WHAT NEEDS TO BE DONE >> Print, word for word, every line from the beginning of the listing up to and including the line with "collaboratifs et sociaux.". Pictures are to be excluded.

RECORDS SUPPLIED >>
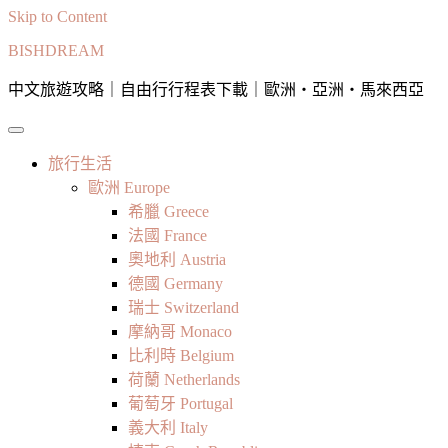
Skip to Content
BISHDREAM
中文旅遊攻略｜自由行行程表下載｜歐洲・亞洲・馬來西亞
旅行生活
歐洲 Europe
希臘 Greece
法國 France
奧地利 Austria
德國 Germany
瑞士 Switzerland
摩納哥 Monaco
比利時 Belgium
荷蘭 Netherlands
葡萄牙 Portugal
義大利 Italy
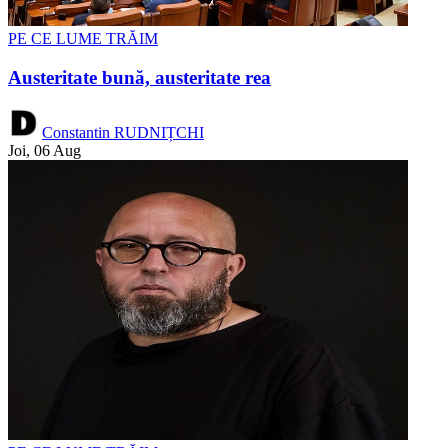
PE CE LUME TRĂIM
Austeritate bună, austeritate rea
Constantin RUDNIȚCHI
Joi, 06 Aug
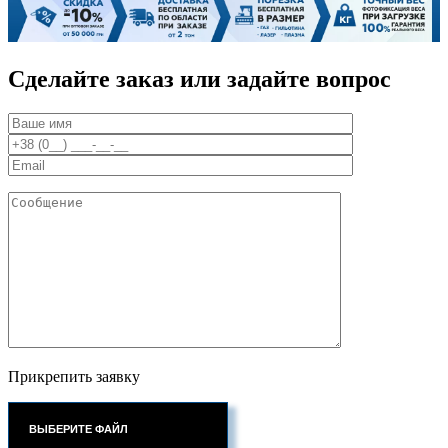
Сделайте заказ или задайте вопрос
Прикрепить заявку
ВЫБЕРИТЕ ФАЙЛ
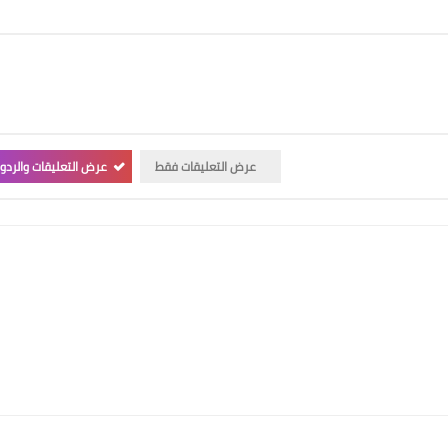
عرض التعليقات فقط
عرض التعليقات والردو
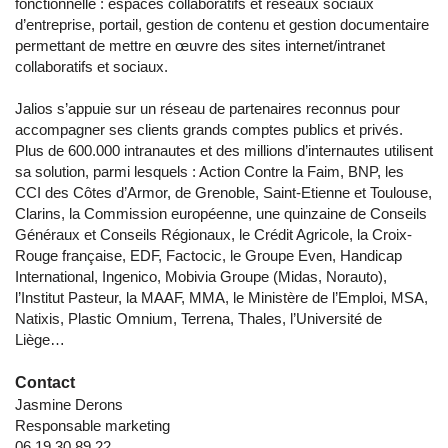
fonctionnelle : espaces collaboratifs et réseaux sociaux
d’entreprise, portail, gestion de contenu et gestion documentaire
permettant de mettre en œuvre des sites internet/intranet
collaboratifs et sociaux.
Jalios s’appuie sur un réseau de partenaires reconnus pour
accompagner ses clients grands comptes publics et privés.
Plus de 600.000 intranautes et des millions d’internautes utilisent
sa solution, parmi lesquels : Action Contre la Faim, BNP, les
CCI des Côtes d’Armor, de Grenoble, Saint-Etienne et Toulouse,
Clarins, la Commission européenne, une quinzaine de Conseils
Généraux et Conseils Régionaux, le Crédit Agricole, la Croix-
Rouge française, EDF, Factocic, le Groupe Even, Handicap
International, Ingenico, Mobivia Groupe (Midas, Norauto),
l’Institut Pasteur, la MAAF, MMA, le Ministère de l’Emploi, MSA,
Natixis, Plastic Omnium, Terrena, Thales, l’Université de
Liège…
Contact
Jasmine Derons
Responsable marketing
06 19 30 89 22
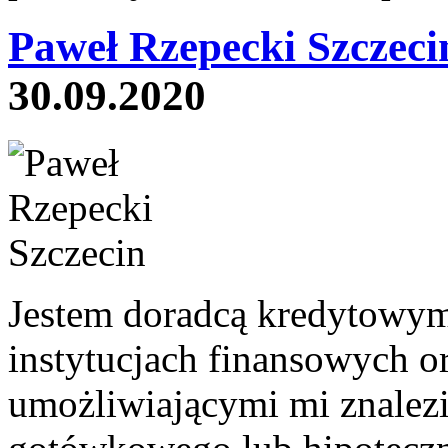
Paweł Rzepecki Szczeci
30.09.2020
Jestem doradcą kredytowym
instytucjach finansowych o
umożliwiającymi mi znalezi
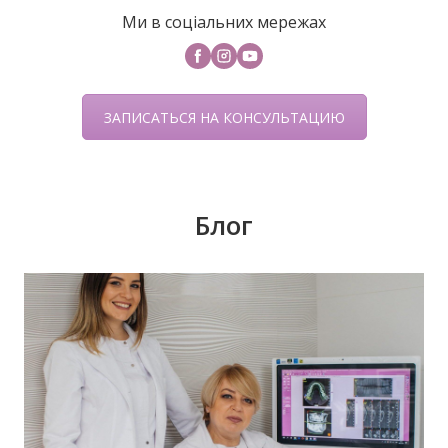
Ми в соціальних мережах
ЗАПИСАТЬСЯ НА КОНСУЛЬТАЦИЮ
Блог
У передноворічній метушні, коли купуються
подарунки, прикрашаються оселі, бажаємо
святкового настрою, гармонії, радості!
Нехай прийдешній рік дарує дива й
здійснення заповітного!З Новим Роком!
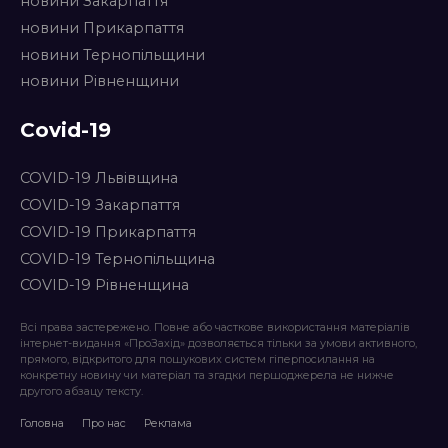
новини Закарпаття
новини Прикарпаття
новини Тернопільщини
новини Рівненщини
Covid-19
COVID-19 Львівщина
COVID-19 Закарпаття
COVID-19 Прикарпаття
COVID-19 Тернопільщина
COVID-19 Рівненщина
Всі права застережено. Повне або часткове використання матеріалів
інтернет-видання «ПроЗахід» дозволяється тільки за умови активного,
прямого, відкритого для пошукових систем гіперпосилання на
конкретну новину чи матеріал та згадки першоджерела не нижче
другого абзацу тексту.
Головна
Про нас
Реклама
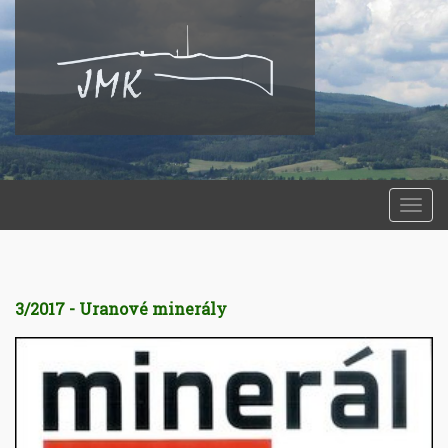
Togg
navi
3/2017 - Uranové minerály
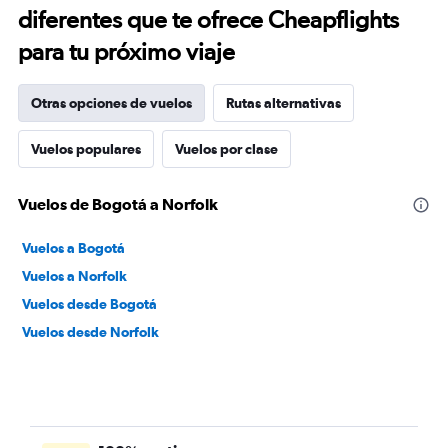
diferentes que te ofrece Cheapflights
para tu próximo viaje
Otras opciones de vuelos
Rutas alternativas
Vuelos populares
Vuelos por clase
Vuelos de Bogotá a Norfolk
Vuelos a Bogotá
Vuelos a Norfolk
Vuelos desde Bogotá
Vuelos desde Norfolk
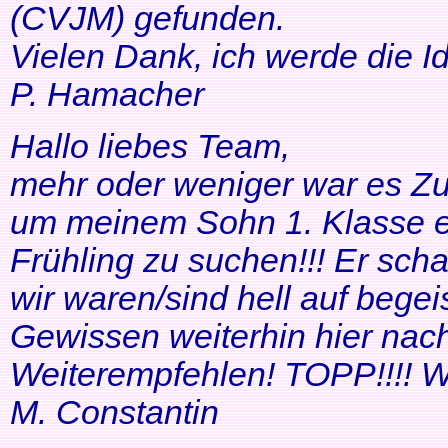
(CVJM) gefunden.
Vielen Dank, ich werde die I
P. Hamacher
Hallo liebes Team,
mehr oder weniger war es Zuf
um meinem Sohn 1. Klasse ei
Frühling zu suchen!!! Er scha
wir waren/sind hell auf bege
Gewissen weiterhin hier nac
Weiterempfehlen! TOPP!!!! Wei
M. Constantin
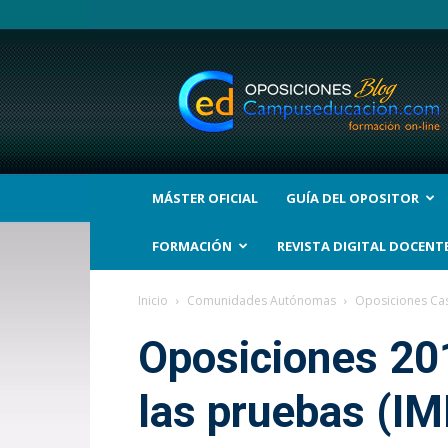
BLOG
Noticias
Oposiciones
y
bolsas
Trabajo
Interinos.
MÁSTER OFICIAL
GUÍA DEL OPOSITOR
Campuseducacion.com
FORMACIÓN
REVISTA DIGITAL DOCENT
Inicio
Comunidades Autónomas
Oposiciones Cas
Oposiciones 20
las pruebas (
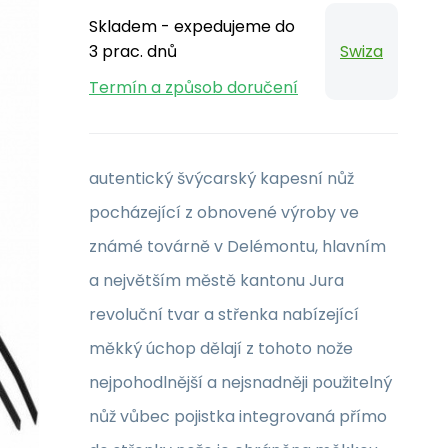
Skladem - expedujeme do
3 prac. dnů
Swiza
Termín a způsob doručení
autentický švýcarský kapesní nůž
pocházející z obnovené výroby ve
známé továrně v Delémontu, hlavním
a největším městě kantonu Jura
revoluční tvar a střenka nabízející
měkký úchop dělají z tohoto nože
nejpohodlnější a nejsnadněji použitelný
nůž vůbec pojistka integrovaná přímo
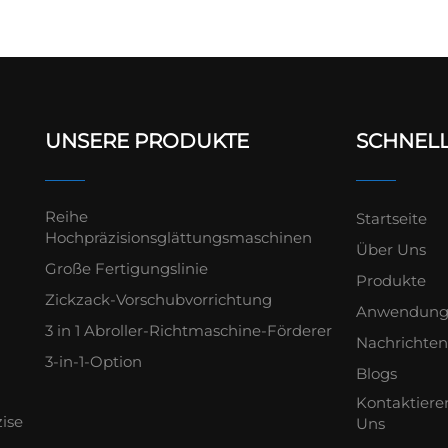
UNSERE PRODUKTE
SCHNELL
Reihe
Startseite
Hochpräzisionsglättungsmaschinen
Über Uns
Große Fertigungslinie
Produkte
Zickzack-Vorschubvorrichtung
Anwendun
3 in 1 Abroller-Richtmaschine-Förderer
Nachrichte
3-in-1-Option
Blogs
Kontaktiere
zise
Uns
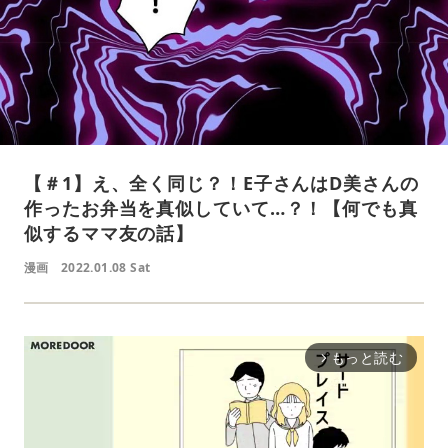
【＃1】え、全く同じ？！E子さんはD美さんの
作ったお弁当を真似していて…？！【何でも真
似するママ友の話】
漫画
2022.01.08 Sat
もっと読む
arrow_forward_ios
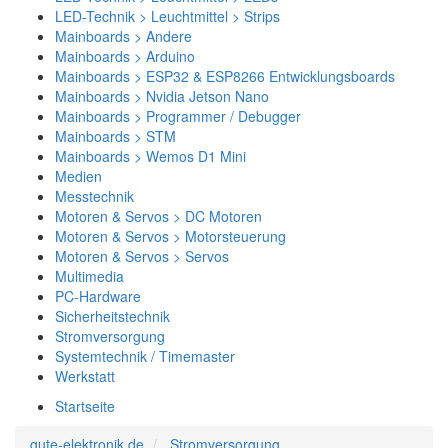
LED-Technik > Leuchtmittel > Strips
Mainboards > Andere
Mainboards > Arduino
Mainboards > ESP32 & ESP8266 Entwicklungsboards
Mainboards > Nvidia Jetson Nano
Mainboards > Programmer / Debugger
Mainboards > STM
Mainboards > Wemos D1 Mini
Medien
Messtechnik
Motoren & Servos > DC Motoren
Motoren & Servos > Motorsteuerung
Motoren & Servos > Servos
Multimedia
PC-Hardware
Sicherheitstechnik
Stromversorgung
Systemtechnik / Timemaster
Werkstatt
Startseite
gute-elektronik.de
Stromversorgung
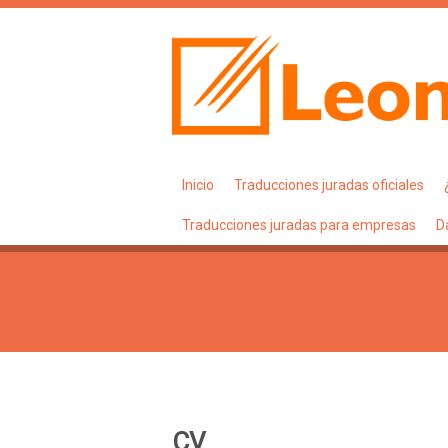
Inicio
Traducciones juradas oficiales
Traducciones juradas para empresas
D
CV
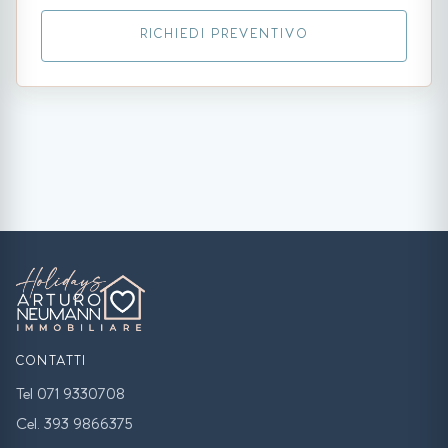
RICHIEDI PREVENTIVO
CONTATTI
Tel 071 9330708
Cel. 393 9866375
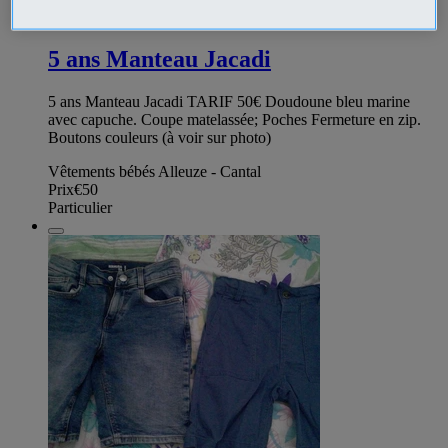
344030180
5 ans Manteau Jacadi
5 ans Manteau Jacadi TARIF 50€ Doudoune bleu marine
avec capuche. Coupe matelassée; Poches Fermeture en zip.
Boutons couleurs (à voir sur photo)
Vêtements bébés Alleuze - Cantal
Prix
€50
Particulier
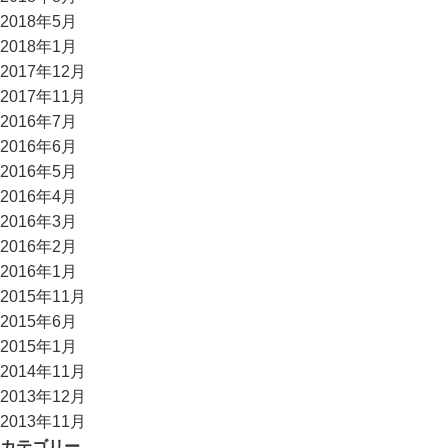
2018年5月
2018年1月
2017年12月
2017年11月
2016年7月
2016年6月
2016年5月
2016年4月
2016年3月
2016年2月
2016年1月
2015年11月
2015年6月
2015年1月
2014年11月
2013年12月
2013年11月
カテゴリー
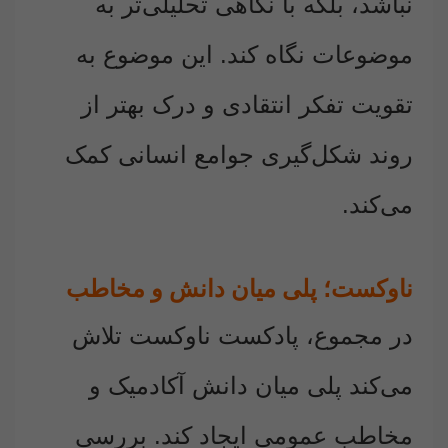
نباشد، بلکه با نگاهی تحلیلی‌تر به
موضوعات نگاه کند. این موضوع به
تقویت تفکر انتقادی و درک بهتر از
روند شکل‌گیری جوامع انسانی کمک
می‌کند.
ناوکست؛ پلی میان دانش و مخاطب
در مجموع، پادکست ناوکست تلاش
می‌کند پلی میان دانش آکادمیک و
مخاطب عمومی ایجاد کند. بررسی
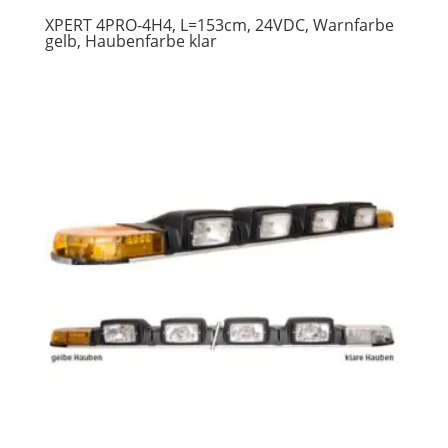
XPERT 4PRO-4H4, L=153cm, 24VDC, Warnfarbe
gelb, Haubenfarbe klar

RESPONSE TO THE EXERCISE >>
Skip to Content
BISHDREAM
中文旅遊攻略｜自由行行程表下載｜歐洲・亞洲・馬來西亞
旅行生活
歐洲 Europe
希臘 Greece
法國 France
奧地利 Austria
德國 Germany
瑞士 Switzerland
摩納哥 Monaco
比利時 Belgium
荷蘭 Netherlands
葡萄牙 Portugal
義大利 Italy
PE CE LUME TRĂIM
Austeritate bună, austeritate rea
Constantin RUDNIȚCHI
Joi, 06 Aug
Сделайте заказ или задайте вопрос
Прикрепить заявку
ВЫБЕРИТЕ ФАЙЛ
عرض التعليقات فقط
عرض التعليقات والردو
fonctionnelle : espaces collaboratifs et réseaux sociaux
d’entreprise, portail, gestion de contenu et gestion documentaire
permettant de mettre en œuvre des sites internet/intranet
collaboratifs et sociaux.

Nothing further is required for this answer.